S.D: SDT’lerin ilk oturumu Prof. Dr. İzzettin Önder’in katılımıyla “Emperyalizm” başlığını tartıştığımız bir içerikle gerçekleşti. Şimdi ise 2 Aralık Pazar günü “Ekim Devrimi” başlığı ile gerçekleşecek olan 2. oturumumuza hazırlanmaktayız. İstanbul’da bir dizi üniversiteden öğrencilerin katılacağı bir etkinlik olacak. Bu oturumda belli başlıkları tartışacağız. Ekim Devrimi’nin insanlık tarihinin en büyük ve en önemli dönemeçlerinden olduğunu düşünüyoruz. İnsanlığın eşit ve özgürlükçü yaşam düşüncesinin somut bir gerçeğe dönüştüğü; işçilerin, emekçilerin ve köylülerin iktidarı aldığı devrimin adıdır diyoruz.

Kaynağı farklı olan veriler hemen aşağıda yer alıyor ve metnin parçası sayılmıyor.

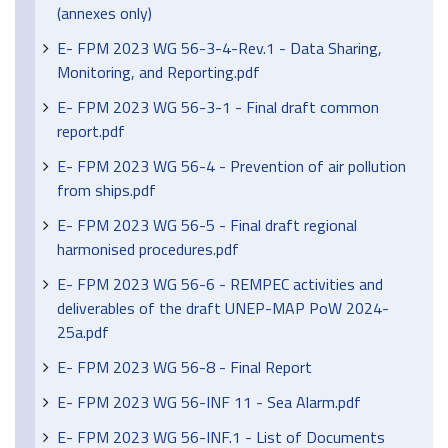
(annexes only)
E- FPM 2023 WG 56-3-4-Rev.1 - Data Sharing,
Monitoring, and Reporting.pdf
E- FPM 2023 WG 56-3-1 - Final draft common
report.pdf
E- FPM 2023 WG 56-4 - Prevention of air pollution
from ships.pdf
E- FPM 2023 WG 56-5 - Final draft regional
harmonised procedures.pdf
E- FPM 2023 WG 56-6 - REMPEC activities and
deliverables of the draft UNEP-MAP PoW 2024-
25a.pdf
E- FPM 2023 WG 56-8 - Final Report
E- FPM 2023 WG 56-INF 11 - Sea Alarm.pdf
E- FPM 2023 WG 56-INF.1 - List of Documents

Sosyalizmin mevzi kaybettiği bir dünyada kapitalizmin insanlık tarihini ne oranda geriye götürdüğünü görmekteyiz. İnsanlığın yeni bir düzen arayışının devam ettiğini ve bu düzenin adlı alınca sosyalizm olduğunu düşünüyoruz.
Üniversiteli gençliğe bir çağrınız var mı?

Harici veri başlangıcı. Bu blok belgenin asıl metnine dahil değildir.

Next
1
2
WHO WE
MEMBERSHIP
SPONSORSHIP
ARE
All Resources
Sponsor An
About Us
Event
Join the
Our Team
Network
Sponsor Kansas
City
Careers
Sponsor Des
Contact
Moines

S.D: Umutsuzluğa kapılmayın diyebilirim. Gençlik insandan, memleketten, iyi olandan umudunu kesmemelidir. Umudu insanda, insanca bir düzen olan sosyalizmde görmek gerekiyor. Bundan dolayı Sosyalist Düşünce Toplulukları’nın ikinci oturumuna tüm gençliği sosyalizmin sesini yükseltmeye, bu mücadelenin bir parçası olmaya, var olanı anlamaya davet ediyoruz. Kapitalizm bizden tüketmemizi istiyor, biz aksine üretiyoruz!
B.Ç: Kapitalizm insanlığa dair ne varsa eritiyor, sosyalizm mücadelesi bundan dolayı insan kalmanın en temel noktalarından bir tanesi. Mücadele bana hayatı bir işçinin gözünden gösterdi. Çocukların hayal dünyasını, emekçilerimizin umudunu gösterdi. Umutsuzluğa kapılmadan sosyalizm fikrini yayıyoruz. Düşüncelerimizin ürünü olarak da fanzinler çıkartıyoruz. Bu üretimlerimiz daha da artacak. Düzenin saldırdığı ne kadar alan varsa, oralarda yanıt üretmek zorundayız. Üniversiteler bundan dolayı önemli bir zemini teşkil ediyor. Çağrımız basit aslında. Bir şeylerin yanlış gittiğini düşünen herkesi 2 Aralık’ta yapacağımız SDT’ye davet ediyoruz.